* _Exercise requirements_
In the following listing, find the lines containing "workout" and report them.

Segment Open

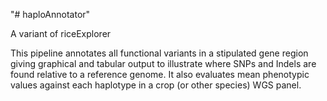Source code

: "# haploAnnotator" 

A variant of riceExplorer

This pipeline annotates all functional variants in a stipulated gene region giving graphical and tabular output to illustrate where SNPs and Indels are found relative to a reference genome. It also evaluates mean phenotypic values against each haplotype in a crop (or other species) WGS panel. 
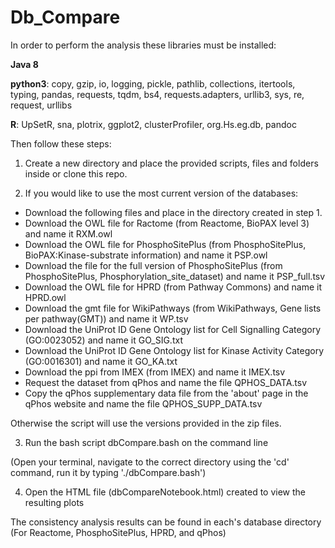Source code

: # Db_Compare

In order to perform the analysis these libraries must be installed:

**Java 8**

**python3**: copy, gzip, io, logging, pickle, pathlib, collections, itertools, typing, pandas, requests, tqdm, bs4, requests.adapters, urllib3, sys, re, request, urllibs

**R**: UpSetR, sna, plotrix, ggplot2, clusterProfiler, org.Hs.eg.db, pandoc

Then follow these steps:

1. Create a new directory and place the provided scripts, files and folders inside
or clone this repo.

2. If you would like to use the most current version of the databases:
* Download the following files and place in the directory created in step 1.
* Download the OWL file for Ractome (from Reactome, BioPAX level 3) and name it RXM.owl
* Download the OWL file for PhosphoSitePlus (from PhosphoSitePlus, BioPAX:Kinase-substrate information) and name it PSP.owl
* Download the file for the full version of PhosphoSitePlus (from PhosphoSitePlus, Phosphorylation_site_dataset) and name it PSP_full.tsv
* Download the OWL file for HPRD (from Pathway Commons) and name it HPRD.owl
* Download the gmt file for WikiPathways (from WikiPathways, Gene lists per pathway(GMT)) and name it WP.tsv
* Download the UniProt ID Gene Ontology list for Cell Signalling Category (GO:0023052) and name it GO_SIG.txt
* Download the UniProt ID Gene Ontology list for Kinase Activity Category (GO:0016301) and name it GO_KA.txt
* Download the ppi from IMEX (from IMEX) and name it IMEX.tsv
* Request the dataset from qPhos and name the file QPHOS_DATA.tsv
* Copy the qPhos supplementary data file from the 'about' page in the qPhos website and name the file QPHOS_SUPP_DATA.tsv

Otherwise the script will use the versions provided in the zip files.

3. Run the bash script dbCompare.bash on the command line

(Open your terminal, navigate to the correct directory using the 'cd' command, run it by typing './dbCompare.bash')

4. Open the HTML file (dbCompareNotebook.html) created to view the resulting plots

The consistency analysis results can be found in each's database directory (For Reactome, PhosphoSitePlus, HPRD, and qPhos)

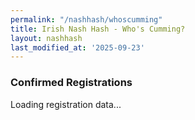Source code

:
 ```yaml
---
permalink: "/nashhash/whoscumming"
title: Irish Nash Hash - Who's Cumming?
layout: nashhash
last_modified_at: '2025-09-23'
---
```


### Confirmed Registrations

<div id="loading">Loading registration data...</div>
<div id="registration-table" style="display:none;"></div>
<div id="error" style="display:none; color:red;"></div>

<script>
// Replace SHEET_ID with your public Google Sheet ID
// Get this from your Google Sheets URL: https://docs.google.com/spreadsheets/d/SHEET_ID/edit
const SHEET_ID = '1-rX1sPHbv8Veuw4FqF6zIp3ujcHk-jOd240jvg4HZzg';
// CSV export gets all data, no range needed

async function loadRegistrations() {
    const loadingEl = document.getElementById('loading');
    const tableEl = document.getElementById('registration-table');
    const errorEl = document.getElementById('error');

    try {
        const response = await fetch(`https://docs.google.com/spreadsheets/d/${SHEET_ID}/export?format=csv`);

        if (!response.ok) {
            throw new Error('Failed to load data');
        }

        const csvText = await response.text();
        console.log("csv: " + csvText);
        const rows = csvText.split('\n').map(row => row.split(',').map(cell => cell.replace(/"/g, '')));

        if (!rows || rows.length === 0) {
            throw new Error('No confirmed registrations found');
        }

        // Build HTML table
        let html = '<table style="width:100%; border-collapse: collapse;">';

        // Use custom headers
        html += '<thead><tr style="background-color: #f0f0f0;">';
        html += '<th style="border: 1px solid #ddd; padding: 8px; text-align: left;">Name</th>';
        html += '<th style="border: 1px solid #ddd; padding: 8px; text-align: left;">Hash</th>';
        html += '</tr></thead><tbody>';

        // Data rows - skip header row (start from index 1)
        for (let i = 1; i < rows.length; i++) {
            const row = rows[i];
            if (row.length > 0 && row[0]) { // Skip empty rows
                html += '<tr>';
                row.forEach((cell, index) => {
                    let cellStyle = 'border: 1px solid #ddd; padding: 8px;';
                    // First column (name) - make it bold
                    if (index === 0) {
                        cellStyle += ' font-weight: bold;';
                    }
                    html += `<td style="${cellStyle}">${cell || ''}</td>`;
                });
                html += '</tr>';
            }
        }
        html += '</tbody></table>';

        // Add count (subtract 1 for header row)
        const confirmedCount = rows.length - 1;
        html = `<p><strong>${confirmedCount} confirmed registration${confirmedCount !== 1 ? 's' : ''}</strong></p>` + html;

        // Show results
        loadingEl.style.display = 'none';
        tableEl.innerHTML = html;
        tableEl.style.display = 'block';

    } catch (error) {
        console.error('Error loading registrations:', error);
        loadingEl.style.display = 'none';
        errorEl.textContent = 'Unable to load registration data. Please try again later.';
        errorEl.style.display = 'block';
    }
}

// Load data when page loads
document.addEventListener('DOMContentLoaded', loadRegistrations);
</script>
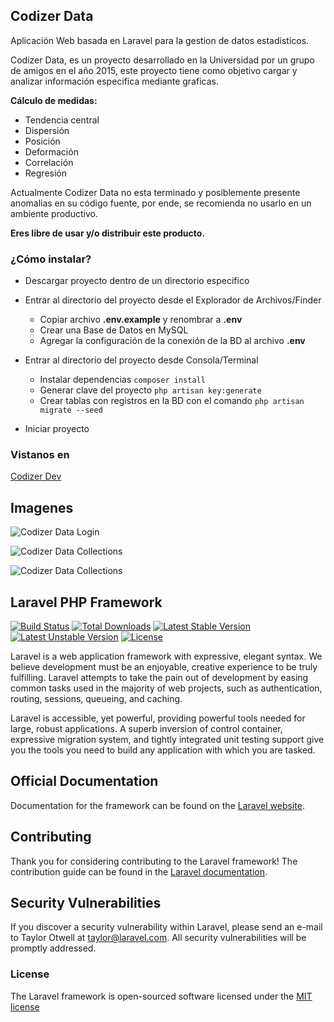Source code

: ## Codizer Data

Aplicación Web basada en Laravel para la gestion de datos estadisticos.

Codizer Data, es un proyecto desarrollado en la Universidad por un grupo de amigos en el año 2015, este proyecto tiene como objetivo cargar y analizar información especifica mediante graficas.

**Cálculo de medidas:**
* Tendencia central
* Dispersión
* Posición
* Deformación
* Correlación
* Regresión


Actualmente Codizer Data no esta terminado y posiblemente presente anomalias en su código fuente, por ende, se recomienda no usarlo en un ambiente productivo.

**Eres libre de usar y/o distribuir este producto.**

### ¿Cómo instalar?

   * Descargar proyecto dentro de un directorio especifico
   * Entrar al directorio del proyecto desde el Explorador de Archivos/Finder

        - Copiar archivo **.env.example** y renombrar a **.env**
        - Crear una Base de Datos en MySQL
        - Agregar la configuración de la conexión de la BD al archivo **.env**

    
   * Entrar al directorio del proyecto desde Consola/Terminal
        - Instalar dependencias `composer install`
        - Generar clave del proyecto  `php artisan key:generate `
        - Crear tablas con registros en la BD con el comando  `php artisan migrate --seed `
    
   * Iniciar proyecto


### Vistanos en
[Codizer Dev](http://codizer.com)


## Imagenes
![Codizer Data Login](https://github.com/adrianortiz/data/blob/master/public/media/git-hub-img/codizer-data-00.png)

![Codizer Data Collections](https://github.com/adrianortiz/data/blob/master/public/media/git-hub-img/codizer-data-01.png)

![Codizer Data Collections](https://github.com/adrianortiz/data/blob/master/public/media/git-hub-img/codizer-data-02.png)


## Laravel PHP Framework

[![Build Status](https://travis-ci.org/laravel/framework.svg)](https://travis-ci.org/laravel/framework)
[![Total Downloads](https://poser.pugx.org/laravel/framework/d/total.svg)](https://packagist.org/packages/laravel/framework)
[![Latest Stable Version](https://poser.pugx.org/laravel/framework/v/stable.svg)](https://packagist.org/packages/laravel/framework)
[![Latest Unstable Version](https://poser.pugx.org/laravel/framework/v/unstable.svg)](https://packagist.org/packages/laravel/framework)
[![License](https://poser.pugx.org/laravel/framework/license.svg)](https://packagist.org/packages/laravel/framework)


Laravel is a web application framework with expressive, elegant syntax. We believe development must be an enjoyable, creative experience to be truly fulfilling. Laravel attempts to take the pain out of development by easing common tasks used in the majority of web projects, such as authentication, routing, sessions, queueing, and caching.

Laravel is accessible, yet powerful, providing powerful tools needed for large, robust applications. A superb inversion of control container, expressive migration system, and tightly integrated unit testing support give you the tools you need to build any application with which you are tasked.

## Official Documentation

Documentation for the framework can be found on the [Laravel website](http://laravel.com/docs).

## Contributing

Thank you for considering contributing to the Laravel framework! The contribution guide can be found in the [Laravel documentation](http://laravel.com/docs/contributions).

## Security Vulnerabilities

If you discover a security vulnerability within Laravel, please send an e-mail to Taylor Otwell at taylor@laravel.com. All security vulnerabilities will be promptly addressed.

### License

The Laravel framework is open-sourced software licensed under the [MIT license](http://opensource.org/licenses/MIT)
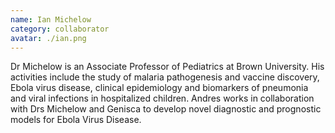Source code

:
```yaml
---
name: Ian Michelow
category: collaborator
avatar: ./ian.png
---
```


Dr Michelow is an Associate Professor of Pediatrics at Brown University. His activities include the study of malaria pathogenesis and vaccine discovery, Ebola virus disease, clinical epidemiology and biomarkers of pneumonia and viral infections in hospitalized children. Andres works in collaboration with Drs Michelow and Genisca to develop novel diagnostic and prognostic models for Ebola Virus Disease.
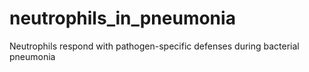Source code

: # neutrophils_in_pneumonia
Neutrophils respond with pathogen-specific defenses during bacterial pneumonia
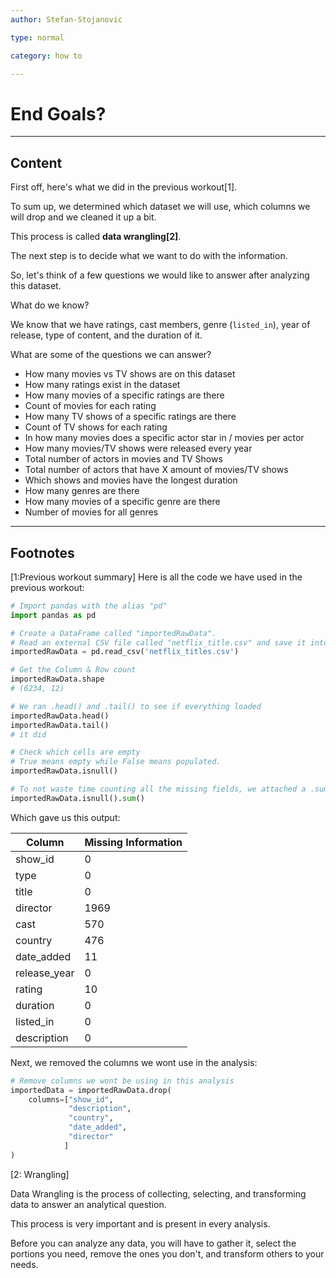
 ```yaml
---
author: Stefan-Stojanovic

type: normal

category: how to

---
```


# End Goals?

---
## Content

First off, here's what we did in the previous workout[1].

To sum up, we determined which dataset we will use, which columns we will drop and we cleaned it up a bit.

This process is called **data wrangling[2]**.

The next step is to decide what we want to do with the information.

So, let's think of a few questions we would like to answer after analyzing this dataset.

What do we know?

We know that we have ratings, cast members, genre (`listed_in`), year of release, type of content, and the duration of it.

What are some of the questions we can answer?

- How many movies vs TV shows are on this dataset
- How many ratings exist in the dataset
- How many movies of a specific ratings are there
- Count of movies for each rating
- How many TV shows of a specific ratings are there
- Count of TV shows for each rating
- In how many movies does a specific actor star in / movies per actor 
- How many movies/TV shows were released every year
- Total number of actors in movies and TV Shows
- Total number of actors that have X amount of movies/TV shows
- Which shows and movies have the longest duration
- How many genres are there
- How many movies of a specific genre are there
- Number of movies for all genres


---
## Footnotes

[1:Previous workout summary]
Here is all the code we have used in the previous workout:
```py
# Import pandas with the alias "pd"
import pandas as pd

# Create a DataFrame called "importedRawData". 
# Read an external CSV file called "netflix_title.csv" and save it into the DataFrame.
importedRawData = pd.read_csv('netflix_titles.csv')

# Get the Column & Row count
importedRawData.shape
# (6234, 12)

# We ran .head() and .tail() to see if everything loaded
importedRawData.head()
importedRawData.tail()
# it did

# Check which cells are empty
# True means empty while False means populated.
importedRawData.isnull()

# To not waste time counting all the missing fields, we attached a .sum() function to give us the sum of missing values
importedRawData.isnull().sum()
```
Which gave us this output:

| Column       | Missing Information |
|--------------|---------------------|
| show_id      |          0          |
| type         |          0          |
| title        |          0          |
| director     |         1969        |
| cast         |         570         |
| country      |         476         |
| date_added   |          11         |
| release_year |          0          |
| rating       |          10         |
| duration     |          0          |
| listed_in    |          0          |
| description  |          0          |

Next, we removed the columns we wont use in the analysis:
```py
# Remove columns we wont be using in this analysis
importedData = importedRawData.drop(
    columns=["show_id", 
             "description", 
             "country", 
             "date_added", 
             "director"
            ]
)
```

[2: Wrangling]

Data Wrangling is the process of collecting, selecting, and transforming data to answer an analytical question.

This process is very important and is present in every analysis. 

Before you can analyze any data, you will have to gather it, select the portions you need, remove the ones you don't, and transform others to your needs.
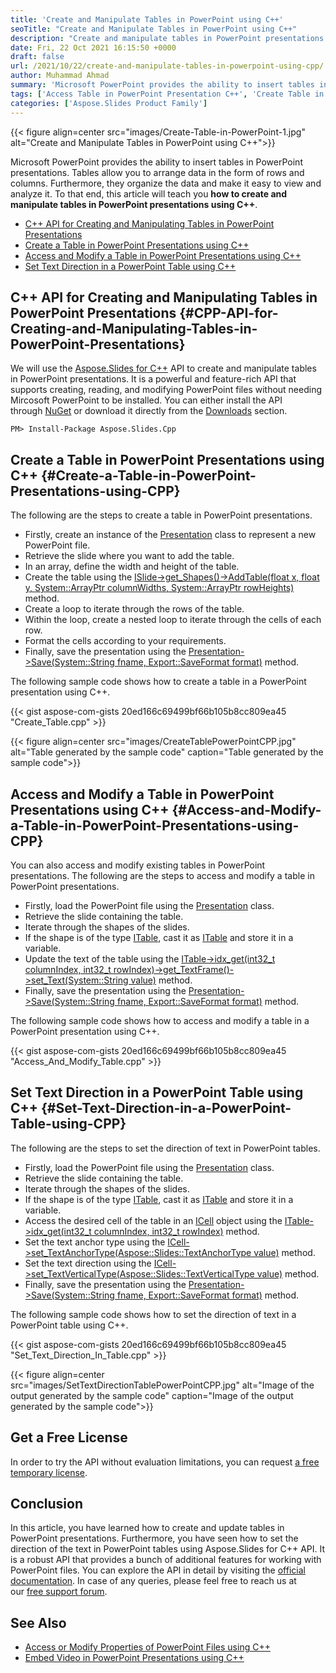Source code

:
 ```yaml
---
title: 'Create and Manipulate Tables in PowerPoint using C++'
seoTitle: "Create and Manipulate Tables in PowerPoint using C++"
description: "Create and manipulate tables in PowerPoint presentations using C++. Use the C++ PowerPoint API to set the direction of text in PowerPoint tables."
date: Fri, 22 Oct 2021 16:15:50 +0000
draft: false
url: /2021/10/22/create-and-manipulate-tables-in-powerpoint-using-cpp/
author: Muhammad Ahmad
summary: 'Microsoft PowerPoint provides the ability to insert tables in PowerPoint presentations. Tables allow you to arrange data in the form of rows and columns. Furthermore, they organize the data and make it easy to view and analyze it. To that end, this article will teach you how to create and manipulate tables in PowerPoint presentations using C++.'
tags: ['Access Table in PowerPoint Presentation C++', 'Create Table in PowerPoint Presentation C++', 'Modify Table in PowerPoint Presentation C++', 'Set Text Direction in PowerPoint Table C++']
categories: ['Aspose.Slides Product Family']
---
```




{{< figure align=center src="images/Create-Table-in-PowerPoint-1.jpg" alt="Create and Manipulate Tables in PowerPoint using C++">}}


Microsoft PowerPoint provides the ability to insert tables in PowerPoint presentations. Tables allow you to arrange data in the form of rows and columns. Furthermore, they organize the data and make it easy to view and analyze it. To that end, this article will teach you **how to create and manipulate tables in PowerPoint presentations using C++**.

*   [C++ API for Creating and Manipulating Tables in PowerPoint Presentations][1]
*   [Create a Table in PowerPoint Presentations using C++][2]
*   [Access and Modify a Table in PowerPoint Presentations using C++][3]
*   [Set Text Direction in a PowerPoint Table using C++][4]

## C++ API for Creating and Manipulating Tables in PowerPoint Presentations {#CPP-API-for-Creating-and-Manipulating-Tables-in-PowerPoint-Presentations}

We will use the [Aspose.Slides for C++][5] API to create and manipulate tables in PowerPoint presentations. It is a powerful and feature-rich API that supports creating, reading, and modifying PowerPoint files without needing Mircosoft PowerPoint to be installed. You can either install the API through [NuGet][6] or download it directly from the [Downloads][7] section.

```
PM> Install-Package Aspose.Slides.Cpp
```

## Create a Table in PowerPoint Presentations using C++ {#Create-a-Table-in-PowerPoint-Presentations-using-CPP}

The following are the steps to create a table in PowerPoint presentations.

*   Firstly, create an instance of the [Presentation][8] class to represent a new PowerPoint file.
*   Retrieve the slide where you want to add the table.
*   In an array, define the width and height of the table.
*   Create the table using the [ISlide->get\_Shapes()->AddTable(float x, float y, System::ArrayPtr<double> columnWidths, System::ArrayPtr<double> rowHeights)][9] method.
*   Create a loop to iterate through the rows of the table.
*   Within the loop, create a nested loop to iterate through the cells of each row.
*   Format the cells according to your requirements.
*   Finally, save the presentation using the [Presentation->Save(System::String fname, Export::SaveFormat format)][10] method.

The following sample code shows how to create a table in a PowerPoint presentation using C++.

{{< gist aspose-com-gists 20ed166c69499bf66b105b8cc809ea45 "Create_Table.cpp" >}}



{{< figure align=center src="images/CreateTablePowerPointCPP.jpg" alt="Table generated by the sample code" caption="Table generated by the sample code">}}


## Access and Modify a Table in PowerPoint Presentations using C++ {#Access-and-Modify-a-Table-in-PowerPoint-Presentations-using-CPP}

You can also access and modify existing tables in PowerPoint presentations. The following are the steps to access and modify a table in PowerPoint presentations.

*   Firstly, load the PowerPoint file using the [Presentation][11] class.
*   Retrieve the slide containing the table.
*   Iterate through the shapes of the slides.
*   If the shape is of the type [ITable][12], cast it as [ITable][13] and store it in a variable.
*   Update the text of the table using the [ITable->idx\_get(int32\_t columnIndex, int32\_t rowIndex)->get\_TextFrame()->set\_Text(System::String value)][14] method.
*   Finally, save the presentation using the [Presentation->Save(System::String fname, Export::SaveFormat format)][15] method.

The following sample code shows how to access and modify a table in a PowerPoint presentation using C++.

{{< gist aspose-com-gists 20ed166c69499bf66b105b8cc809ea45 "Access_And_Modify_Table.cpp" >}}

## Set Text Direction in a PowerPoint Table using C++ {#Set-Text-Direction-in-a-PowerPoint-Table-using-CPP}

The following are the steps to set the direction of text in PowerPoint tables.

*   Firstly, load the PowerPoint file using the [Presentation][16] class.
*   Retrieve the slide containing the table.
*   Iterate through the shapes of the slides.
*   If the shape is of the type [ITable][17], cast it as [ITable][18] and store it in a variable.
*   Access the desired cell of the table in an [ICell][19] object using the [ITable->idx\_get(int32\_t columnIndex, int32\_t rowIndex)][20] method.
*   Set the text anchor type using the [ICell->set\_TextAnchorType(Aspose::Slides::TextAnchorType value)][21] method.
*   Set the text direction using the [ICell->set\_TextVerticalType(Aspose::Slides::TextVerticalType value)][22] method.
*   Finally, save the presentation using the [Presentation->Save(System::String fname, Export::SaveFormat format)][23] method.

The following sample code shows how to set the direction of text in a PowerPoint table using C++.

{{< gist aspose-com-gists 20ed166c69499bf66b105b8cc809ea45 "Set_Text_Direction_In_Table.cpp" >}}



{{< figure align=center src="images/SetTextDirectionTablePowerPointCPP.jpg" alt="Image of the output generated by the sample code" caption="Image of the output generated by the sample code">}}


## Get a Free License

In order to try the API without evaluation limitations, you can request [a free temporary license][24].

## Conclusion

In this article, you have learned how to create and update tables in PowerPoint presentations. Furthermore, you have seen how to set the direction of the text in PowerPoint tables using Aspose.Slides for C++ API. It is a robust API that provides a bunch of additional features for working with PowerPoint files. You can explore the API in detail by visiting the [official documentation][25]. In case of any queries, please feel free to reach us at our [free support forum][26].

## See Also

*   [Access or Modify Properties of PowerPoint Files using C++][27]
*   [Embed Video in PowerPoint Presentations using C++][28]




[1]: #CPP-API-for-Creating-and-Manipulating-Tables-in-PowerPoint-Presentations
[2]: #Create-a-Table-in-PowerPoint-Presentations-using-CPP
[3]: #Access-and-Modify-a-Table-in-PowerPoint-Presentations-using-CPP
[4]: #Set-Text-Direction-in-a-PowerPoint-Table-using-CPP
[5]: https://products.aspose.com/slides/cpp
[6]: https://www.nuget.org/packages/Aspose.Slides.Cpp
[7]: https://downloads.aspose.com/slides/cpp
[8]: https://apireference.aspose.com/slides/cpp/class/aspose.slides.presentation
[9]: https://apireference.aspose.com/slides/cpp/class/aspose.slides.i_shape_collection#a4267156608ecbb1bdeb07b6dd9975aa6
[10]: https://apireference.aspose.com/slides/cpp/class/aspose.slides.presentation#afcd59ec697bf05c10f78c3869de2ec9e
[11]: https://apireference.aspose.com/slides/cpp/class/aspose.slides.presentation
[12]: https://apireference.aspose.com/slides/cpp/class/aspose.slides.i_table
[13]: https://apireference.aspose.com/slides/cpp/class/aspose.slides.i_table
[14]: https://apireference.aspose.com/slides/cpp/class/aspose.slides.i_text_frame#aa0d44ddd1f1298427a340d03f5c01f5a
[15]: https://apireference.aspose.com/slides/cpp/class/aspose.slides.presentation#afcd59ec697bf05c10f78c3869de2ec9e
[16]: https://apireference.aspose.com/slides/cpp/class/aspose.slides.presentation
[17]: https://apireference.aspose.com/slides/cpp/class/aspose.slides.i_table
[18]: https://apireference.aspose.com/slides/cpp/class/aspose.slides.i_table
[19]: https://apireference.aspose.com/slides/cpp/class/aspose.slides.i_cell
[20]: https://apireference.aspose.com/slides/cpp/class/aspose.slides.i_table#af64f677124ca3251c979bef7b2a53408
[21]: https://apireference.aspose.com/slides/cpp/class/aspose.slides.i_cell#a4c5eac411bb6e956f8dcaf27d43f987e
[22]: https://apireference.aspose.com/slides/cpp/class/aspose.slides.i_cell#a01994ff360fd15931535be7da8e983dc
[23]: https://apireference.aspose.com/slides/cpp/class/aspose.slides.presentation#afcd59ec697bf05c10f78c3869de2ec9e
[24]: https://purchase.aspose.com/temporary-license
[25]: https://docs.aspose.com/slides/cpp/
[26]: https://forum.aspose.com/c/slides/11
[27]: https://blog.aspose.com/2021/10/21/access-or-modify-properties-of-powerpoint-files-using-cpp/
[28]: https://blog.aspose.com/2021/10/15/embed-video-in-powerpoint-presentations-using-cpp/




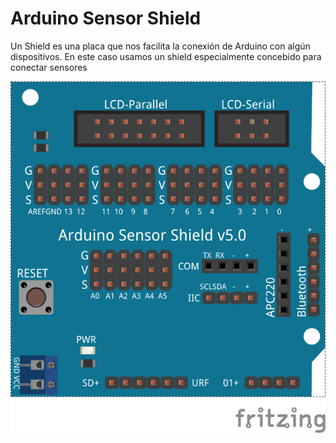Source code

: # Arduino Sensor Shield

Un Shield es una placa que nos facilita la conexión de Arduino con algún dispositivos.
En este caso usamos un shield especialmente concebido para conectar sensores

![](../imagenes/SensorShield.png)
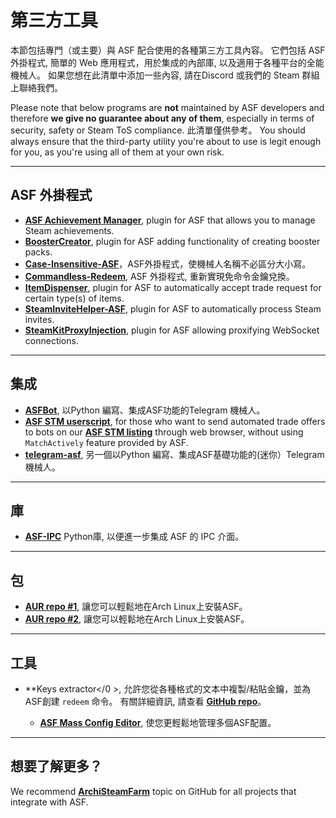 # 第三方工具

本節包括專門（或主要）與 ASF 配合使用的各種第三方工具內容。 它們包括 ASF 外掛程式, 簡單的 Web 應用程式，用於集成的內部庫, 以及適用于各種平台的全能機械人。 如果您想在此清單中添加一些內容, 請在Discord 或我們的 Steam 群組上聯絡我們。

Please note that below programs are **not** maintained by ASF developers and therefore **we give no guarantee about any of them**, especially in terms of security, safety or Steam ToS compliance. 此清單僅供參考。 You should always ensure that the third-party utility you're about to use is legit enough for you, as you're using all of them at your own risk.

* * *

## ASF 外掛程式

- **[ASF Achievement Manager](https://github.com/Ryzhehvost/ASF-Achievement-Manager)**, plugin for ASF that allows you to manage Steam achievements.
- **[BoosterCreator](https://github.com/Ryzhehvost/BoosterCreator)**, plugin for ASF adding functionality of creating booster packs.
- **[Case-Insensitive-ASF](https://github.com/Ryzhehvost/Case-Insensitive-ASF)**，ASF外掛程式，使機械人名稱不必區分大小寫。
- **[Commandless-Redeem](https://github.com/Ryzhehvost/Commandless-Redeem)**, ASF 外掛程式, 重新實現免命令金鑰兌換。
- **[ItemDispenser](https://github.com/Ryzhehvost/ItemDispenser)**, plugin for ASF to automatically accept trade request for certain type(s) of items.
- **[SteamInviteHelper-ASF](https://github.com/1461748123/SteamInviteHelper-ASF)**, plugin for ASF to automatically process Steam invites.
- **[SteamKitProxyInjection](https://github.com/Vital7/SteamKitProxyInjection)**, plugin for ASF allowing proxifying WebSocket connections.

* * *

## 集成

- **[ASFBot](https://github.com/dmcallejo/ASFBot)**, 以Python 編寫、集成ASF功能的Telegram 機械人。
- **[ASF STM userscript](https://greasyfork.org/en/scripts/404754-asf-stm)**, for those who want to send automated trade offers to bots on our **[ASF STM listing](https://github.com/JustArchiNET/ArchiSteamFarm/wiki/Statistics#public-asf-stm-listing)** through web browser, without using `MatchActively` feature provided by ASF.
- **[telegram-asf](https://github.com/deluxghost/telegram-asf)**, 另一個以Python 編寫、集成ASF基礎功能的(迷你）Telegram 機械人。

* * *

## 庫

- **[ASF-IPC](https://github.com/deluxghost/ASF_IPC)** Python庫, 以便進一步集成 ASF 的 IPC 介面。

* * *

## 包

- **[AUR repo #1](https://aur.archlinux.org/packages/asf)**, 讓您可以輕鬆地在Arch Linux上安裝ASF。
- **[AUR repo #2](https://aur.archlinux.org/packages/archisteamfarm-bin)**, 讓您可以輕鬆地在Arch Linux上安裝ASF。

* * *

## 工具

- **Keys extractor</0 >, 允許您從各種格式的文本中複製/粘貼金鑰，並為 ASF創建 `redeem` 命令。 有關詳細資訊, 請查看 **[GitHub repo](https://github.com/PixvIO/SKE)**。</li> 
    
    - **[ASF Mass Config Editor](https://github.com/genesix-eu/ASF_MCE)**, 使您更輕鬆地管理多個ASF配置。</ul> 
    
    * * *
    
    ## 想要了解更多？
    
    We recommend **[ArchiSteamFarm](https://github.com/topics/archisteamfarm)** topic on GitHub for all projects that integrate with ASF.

Segment Closed

* _Reply_
First off, here's what we did in the previous workout[1].
[1:Previous workout summary]
Here is all the code we have used in the previous workout:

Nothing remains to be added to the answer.